Knowing that God is in control of his creation, and knowing he is always GOOD in all that he does and allows; this causes me to sleep well and to trust him in all circumstances, that everything he decides to do or allows is ultimately going to work toward his good purpose.
This is a huge statement about God's providence. It is a weight lifted off my back as well. When I first accepted this doctrine of God's control--complete control over his creation, it was hard to take. It is a popular belief that God wouldn't allow cities to burn, flood, or be destroyed (Like New Orleans), or for 'bad things to happen to good people' in general. But, really, the good and the bad happen because God is sovereign. the book of Job is a direct tribute to God's complete control and providence. He had everyhting taken away at the approval of God and restored at His very thought.
This can be a very touchy subject for people, and let me tell you, at the root of a challenge or heartache, it isn't what you want to hear; God is your safeplace, but he also allowed the challenge that caused the heartache?
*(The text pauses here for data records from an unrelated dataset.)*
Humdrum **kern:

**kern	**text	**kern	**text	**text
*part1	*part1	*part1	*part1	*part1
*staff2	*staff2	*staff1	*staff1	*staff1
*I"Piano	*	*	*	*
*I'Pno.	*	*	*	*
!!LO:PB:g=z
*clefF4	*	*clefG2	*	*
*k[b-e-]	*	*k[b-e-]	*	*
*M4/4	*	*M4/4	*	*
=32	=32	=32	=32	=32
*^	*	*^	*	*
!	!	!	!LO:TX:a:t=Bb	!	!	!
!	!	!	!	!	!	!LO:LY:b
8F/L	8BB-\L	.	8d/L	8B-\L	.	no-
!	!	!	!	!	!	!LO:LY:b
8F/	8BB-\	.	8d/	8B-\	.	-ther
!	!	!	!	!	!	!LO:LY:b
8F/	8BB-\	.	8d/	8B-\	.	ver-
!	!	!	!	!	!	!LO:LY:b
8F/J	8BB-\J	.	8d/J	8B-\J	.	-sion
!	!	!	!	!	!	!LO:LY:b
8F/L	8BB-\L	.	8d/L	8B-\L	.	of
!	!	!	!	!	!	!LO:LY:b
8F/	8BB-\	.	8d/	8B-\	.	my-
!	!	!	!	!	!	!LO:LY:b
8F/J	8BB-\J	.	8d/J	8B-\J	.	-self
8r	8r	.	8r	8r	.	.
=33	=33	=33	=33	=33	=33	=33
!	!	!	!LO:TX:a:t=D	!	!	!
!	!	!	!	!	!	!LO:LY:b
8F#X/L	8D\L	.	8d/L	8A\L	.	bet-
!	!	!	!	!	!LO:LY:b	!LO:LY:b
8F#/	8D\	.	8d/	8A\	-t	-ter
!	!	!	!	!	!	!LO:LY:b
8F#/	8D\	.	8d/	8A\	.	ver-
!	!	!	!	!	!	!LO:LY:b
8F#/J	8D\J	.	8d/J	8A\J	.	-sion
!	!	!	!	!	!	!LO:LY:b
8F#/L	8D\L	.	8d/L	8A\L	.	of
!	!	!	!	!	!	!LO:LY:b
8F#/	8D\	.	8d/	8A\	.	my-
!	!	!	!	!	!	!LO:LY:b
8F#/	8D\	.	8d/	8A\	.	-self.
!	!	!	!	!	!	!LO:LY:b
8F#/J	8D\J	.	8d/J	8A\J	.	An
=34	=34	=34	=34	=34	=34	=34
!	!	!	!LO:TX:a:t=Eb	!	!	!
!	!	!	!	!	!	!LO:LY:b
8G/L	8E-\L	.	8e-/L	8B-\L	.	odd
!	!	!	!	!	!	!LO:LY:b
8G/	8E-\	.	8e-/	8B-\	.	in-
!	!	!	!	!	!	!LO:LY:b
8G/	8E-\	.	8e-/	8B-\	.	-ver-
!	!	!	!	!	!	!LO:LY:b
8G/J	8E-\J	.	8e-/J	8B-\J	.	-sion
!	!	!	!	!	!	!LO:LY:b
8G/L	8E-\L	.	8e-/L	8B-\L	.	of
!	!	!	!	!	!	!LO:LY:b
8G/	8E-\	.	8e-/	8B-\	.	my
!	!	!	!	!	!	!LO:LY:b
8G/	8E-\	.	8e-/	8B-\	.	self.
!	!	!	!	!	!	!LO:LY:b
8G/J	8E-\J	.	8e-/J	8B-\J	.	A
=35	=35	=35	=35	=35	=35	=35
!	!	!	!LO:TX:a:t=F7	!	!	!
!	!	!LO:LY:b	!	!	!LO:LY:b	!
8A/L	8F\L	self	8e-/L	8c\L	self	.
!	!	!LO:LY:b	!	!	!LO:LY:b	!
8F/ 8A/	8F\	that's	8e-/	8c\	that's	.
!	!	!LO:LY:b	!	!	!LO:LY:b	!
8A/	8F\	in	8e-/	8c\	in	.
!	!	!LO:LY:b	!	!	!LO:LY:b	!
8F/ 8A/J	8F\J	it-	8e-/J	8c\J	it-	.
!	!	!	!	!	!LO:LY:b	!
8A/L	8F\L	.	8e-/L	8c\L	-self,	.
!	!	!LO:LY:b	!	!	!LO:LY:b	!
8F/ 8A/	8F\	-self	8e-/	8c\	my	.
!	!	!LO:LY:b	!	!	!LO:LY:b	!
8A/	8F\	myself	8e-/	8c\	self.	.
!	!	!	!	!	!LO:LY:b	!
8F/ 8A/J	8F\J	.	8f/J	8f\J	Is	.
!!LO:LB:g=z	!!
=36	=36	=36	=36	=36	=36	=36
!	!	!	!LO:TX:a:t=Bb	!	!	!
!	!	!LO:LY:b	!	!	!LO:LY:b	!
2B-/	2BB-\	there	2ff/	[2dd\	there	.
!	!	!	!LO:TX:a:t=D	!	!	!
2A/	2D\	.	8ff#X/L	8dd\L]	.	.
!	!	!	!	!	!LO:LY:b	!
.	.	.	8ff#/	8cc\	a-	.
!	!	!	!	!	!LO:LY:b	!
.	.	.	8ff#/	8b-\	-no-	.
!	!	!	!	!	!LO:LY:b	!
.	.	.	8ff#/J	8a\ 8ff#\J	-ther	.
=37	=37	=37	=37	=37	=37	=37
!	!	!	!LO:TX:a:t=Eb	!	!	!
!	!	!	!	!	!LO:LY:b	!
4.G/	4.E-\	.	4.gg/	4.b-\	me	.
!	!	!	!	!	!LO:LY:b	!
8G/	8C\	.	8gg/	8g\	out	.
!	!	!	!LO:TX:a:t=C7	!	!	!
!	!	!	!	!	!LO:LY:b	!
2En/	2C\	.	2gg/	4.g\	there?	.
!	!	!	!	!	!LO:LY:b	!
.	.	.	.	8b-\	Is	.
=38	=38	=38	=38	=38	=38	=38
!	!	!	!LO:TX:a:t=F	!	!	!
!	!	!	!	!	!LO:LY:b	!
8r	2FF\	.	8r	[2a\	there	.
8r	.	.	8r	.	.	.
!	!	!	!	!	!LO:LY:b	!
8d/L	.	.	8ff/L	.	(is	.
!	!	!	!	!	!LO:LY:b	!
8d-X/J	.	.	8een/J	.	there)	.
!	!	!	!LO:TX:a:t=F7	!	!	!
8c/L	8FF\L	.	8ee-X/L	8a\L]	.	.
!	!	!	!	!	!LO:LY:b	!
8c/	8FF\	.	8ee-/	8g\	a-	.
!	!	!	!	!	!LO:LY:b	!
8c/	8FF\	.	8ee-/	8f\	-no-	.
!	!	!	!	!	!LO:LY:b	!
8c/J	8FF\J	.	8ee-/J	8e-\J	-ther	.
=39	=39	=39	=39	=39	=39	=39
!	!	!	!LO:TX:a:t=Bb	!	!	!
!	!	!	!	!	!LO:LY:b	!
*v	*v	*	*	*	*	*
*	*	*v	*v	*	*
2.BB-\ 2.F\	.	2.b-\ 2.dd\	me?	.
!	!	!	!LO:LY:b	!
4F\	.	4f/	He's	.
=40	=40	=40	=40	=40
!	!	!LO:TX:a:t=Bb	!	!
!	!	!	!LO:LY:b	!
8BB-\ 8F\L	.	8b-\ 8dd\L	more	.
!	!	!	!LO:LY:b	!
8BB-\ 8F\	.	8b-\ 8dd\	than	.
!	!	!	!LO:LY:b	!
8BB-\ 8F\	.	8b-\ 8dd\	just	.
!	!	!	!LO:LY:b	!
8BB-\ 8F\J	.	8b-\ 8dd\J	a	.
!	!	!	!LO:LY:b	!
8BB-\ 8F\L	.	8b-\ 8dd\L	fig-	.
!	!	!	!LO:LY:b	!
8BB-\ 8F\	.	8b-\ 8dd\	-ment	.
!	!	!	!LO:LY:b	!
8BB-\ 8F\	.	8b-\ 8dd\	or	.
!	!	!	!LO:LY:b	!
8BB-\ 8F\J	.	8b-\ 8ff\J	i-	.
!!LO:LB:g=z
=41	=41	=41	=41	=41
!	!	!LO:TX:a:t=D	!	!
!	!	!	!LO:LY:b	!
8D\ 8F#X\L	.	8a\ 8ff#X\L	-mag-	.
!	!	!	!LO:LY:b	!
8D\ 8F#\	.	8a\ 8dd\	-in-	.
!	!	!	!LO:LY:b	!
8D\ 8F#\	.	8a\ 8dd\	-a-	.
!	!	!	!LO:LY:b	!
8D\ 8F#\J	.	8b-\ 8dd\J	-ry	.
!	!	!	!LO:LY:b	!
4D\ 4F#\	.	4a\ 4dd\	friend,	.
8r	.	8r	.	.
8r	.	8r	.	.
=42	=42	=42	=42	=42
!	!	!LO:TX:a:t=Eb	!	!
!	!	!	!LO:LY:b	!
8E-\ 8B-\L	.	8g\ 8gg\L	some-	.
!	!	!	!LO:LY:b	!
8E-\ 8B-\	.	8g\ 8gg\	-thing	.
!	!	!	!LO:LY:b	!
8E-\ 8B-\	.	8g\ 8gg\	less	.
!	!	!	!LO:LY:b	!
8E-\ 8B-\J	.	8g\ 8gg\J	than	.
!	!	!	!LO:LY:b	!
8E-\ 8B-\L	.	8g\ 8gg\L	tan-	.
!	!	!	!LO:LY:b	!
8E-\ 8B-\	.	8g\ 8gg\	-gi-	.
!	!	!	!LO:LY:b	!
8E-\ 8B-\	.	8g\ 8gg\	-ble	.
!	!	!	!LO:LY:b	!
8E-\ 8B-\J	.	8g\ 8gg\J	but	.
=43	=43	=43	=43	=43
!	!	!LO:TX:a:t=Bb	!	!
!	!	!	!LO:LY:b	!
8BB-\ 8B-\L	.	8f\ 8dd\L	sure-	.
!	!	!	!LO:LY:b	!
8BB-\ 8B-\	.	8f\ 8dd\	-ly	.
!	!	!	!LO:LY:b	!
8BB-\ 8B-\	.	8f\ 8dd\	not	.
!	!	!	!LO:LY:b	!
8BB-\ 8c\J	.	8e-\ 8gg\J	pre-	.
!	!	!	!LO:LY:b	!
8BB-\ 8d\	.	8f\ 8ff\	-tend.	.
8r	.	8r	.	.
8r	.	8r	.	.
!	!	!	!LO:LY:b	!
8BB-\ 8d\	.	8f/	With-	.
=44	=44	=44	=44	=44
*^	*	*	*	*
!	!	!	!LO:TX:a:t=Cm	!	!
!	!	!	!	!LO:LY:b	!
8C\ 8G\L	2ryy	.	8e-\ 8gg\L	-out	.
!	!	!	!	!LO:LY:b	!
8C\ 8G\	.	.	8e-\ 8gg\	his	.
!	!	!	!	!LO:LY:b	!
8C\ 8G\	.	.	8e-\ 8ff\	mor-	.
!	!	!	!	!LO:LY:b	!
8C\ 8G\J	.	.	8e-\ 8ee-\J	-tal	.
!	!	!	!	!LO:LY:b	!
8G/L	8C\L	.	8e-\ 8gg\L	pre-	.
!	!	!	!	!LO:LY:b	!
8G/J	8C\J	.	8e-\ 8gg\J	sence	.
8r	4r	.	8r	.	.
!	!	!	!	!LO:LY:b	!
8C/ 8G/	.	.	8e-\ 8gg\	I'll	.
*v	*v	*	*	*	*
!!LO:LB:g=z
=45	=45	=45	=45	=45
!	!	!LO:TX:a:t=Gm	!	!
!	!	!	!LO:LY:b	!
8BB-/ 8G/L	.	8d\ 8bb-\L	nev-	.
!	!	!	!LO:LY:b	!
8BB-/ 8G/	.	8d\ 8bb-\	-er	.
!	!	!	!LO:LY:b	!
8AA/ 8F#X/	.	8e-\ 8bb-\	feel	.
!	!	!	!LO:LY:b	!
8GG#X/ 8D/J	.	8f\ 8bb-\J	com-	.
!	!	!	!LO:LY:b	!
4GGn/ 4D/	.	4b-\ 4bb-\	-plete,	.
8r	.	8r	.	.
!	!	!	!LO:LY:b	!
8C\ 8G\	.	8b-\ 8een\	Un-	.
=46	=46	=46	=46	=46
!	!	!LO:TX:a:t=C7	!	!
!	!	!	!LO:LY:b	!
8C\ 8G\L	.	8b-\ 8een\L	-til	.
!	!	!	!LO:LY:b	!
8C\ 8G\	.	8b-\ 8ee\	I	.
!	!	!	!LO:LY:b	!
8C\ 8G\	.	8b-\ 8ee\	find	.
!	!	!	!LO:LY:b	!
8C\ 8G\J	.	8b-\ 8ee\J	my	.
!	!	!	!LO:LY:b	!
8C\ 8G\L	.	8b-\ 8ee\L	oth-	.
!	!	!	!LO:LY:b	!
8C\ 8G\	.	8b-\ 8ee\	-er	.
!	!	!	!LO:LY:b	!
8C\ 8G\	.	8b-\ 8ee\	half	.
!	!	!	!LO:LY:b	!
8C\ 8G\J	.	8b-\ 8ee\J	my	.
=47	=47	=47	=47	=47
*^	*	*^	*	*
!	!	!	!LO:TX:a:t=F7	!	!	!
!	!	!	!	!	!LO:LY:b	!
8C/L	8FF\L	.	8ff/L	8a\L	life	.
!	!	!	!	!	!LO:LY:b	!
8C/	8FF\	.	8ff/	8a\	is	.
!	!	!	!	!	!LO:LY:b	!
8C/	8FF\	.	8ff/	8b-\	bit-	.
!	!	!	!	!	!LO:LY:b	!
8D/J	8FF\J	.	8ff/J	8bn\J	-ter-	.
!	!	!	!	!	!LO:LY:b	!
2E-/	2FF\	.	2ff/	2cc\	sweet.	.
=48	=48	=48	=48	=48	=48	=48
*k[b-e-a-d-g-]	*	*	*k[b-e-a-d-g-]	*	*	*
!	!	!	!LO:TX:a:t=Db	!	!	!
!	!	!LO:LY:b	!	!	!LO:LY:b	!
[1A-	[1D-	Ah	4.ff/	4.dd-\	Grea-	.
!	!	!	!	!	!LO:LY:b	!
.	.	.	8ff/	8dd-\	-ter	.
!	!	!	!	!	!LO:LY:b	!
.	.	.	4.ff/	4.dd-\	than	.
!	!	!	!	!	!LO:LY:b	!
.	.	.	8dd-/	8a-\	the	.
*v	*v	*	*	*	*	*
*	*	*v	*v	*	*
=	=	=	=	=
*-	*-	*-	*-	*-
How can this be? But then again, he is God. And we are not.
Job 40:6-14
6 Then the LORD spoke to Job out of the storm:
7 "Brace yourself like a man;
I will question you,
and you shall answer me.
8 "Would you discredit my justice?
Would you condemn me to justify yourself?
9 Do you have an arm like God's,
and can your voice thunder like his?
10 Then adorn yourself with glory and splendor,
and clothe yourself in honor and majesty.
11 Unleash the fury of your wrath,
look at every proud man and bring him low,
12 look at every proud man and humble him,
crush the wicked where they stand.
13 Bury them all in the dust together;
shroud their faces in the grave.
14 Then I myself will admit to you
that your own right hand can save you.